Heavy Metal Parking Lot, 1986. When I first saw this, years ago, I laughed at everyone. I watched it again this week and was filled with affection for the joyful display of unrepentant testosterone.
In an era when no one except football players went to the gym, I didn’t see anyone wearing relaxed fit jeans or XXL shirts hanging below their member. I doubt more than a few of them had done a single crunch in their lives. Yet they had their shirts off. They were in fantastic shape.
Today you couldn’t collect a random sample of 17 to 23-year-olds from any neighborhood in America, from any socio-economic class, who looked like this.
They had hair like girls, yet they were manlier. They had confidence without portfolio.
Matt Dillon, It Boy of the 80’s.
Young man pulling go-kart, Staten Island, 1984. From a collection by photographer Christine Osinski.
Placing talent aside, the distance between the guy at the bottom of the social order drinking beer in the parking lot before a Judas Priest concert and the guy on the cover of Rolling Stone could be measured by a stylist and good lighting. Today it’s Zac Efron and Ryan Gosling at the top of the pyramid and millions of soft males languishing in their masturbatoriums, already defeated in their twenties.

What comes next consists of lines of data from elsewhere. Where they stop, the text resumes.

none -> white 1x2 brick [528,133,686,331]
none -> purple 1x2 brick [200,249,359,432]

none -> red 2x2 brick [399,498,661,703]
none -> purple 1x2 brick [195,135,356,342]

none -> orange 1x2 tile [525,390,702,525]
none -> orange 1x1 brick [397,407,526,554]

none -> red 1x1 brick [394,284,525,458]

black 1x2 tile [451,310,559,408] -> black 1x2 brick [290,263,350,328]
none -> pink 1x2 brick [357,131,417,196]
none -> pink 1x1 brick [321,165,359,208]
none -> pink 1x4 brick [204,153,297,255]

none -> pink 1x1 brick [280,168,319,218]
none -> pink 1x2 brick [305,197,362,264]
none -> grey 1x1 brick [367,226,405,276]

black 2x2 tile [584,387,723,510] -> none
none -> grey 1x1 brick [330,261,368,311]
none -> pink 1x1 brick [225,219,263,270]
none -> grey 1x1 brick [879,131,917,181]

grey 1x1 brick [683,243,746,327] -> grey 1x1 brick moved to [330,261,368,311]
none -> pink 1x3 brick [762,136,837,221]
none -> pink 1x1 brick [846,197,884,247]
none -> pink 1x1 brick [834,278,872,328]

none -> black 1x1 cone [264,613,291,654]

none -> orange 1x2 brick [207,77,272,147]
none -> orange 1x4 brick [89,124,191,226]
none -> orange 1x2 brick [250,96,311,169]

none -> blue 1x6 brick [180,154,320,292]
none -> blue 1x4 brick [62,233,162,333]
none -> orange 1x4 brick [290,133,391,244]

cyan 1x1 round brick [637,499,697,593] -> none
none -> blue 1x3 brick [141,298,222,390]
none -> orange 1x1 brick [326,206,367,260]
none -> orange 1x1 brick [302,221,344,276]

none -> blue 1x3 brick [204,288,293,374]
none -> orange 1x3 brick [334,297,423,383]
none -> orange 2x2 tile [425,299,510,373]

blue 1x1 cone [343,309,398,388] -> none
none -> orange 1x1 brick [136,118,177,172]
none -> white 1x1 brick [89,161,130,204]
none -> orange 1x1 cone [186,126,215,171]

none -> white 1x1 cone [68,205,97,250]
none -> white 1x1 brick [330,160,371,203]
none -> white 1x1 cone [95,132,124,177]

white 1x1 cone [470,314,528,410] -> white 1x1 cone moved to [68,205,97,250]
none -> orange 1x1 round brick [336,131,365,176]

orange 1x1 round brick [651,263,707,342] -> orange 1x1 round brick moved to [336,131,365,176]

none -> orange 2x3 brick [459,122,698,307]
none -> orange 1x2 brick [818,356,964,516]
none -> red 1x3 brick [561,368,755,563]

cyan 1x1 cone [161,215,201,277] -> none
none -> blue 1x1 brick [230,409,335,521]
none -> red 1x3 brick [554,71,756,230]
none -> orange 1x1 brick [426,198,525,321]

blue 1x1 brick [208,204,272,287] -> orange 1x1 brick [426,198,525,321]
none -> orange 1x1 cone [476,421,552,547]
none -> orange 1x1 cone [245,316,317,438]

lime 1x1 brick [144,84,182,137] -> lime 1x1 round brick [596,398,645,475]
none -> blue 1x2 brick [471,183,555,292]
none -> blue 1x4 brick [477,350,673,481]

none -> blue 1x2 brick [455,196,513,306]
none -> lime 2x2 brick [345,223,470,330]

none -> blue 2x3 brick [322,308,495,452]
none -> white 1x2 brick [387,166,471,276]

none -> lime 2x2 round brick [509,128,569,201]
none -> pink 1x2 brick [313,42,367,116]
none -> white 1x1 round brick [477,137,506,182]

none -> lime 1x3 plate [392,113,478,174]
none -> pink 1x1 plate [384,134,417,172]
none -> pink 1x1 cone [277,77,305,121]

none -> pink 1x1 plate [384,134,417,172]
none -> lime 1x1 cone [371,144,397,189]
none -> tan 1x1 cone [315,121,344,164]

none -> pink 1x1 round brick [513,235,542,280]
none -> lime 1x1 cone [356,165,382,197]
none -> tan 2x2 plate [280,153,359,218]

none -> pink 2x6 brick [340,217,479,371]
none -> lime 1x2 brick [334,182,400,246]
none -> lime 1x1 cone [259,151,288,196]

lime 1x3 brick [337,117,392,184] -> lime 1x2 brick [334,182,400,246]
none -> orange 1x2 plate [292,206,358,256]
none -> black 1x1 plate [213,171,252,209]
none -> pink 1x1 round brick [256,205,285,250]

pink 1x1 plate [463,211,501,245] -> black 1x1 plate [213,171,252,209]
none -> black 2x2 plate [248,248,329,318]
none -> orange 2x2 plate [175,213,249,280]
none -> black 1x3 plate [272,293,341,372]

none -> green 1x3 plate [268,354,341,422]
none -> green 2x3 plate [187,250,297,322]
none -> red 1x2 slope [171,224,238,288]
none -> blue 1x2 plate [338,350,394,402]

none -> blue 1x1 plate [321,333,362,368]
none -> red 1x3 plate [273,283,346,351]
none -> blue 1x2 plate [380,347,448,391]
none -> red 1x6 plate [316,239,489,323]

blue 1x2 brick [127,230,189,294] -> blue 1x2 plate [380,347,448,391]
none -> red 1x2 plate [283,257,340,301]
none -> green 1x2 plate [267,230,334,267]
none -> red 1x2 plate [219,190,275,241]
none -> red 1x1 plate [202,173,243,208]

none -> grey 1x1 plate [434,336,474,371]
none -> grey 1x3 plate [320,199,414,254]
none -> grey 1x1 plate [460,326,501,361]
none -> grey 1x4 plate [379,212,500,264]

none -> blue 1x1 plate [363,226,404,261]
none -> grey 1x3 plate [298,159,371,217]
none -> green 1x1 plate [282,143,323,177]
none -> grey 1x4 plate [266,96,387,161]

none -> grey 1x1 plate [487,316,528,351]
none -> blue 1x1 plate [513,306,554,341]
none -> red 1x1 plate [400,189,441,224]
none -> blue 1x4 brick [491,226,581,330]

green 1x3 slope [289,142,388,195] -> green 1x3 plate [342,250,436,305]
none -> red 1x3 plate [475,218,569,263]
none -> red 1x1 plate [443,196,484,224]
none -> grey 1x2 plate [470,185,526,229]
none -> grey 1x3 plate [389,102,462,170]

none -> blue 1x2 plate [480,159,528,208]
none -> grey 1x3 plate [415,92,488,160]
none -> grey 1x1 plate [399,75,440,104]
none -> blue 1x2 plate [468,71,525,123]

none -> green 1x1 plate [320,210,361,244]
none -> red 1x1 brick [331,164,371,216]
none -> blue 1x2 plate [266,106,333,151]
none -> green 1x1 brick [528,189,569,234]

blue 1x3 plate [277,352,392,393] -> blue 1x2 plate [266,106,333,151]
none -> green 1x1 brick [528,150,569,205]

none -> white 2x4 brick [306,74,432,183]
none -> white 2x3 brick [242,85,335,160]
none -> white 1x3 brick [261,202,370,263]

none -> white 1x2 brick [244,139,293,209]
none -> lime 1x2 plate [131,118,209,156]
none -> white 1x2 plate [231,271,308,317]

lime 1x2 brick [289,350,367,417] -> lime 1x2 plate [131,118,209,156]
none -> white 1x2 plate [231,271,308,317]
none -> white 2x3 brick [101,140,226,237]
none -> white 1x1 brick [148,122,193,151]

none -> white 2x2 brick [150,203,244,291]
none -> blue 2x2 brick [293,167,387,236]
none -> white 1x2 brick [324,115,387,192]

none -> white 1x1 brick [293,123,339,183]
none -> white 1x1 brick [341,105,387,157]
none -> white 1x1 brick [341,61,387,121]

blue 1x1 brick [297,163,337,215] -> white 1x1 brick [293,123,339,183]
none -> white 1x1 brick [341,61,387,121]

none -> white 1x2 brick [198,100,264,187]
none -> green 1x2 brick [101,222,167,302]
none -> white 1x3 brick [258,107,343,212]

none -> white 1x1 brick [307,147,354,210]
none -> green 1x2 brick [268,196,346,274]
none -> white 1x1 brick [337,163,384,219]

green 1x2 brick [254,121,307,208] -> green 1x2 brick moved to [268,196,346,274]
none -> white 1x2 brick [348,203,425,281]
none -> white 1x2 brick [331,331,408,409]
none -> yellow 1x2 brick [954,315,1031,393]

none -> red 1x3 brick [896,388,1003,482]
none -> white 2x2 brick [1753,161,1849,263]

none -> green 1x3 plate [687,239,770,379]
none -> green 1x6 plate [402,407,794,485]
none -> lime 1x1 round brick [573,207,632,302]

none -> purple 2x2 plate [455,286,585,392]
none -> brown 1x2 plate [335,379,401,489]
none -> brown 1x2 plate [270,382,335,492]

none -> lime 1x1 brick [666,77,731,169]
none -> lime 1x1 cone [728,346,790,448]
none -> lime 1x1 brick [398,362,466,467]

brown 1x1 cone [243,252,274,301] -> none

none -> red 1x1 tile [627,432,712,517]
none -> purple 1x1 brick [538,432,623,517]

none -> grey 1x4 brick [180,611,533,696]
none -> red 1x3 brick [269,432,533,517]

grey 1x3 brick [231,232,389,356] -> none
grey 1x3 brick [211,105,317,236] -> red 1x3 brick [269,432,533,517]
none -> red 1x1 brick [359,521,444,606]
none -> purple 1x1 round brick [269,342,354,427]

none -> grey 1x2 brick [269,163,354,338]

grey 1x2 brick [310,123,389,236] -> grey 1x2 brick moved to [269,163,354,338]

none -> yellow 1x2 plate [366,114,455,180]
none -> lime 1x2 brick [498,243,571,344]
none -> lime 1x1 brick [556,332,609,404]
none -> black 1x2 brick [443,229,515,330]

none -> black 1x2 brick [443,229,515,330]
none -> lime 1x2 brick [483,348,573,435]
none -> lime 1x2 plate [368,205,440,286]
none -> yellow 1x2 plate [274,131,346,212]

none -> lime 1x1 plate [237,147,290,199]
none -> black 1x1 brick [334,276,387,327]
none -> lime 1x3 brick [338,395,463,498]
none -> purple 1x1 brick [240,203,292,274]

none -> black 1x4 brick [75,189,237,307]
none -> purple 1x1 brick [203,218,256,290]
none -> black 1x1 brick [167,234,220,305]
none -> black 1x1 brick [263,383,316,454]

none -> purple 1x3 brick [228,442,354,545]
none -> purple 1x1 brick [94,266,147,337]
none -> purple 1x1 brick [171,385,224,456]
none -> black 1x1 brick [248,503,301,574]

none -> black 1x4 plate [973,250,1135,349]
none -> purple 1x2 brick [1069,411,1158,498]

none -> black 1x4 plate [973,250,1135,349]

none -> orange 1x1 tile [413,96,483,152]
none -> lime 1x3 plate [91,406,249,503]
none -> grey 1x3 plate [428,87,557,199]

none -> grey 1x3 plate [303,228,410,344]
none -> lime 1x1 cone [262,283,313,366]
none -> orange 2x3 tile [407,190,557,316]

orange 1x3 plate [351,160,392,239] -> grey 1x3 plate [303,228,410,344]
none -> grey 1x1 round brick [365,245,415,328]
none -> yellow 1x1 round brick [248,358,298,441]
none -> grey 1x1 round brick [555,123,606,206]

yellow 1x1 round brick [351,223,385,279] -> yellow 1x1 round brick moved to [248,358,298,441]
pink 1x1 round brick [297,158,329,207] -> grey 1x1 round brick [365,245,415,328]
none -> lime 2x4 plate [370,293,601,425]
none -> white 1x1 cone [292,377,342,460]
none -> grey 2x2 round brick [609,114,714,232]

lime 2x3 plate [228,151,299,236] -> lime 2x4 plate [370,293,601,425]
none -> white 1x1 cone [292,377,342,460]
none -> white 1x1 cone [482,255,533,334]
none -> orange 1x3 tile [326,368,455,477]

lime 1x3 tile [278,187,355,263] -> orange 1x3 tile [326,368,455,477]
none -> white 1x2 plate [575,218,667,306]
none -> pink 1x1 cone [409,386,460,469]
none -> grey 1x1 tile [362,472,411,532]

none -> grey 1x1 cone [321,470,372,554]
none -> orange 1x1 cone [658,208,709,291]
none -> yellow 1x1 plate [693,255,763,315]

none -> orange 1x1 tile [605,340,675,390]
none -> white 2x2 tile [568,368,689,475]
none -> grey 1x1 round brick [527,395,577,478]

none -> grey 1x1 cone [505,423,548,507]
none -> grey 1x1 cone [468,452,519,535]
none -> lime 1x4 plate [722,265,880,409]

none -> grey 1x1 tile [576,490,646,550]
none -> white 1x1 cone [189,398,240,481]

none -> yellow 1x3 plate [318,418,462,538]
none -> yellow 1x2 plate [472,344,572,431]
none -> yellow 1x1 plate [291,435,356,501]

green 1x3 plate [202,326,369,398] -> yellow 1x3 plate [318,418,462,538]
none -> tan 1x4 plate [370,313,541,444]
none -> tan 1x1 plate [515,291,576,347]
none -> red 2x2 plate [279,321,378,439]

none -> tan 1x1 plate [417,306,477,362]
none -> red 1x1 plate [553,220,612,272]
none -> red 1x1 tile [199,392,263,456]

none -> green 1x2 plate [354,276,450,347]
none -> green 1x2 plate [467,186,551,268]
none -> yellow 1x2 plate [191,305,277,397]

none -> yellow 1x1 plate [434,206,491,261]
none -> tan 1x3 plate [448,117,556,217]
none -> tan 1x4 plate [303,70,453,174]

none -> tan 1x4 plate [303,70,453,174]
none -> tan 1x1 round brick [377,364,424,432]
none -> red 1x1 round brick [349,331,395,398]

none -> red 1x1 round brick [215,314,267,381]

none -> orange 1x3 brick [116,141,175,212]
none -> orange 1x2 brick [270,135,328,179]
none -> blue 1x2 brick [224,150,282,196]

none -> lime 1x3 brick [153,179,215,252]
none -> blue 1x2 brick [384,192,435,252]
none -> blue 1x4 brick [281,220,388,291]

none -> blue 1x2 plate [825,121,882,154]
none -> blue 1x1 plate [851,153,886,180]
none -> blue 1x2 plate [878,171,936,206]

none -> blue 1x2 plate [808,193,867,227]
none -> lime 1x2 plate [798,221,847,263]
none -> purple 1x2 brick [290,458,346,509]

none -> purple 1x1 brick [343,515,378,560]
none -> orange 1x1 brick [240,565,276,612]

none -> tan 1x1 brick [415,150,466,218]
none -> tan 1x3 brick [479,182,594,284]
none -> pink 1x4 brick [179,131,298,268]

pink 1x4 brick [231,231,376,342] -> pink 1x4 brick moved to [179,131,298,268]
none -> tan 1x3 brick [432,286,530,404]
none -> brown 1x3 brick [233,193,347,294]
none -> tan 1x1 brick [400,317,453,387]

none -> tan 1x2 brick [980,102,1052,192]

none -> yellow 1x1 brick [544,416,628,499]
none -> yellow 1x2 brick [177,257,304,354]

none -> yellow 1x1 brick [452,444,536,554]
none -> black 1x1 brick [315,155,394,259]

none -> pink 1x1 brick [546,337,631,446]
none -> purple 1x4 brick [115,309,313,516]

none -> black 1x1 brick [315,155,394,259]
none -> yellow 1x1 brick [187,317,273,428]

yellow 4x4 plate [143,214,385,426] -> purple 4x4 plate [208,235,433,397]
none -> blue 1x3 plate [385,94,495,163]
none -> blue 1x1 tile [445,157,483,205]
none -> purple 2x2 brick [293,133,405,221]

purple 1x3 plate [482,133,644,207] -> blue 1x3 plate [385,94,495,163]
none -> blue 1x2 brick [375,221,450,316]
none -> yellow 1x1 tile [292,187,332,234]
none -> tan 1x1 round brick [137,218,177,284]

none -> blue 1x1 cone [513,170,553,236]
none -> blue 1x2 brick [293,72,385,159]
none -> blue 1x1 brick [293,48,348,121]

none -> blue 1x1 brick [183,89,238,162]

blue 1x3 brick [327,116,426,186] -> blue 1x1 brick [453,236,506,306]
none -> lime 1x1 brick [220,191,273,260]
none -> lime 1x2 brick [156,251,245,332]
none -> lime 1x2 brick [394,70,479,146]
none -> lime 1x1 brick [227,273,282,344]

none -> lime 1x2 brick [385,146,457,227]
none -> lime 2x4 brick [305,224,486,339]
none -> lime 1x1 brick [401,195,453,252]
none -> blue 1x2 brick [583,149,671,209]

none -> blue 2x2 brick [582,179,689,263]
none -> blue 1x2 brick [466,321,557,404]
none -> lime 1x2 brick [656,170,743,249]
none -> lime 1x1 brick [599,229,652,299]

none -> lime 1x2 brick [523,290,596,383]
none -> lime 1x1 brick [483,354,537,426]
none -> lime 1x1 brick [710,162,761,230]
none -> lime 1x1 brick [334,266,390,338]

Is it too much high fructose corn syrup? Endocrine disruptors? Soy? Electronics? Has social media socialized all the boyful instincts out of young men? Are the New Rules too ever-shifting and capricious? Are there not enough older brothers of father figures to lead the way?
Maybe they feel unsure of their purpose and place in this world. I think about this more than I want to. I worry about where we are headed.